>>>>
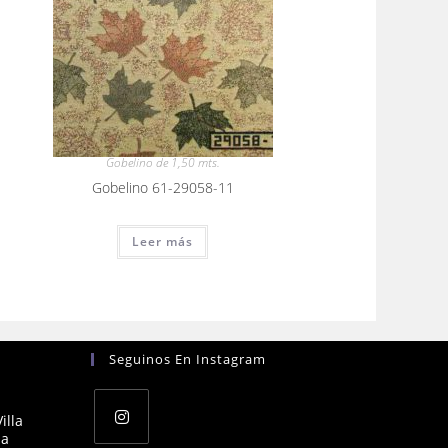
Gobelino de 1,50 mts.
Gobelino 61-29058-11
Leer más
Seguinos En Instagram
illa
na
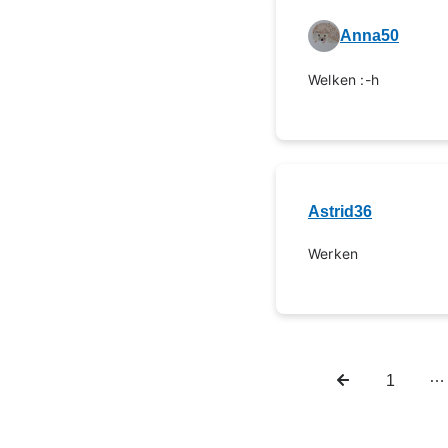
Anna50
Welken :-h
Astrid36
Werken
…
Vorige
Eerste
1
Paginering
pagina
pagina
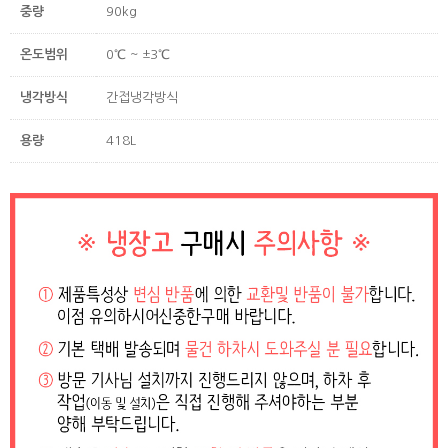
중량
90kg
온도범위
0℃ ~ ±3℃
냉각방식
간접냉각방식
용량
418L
<<<<
>>>>
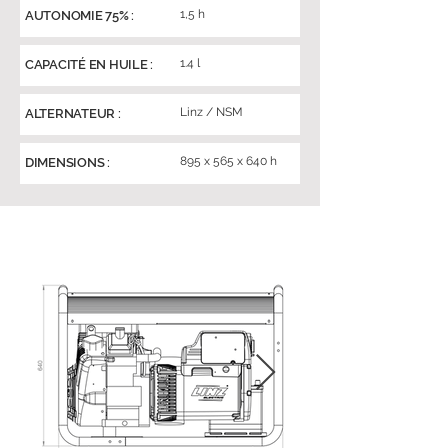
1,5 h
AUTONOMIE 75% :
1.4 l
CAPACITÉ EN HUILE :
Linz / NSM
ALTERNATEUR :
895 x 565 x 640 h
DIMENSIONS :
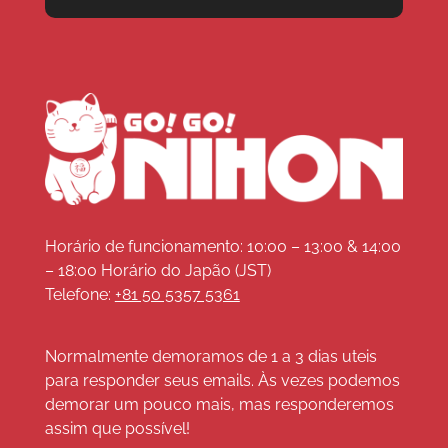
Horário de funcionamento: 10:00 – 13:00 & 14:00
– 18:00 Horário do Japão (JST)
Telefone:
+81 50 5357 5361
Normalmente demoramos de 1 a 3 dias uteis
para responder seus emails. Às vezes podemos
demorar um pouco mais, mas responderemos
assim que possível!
<<<<
Exercise requirements ::
Please gather every line of the material above that contains the string "Horário", matching case exactly.

Solution ::
Horário de funcionamento: 10:00 – 13:00 & 14:00
– 18:00 Horário do Japão (JST)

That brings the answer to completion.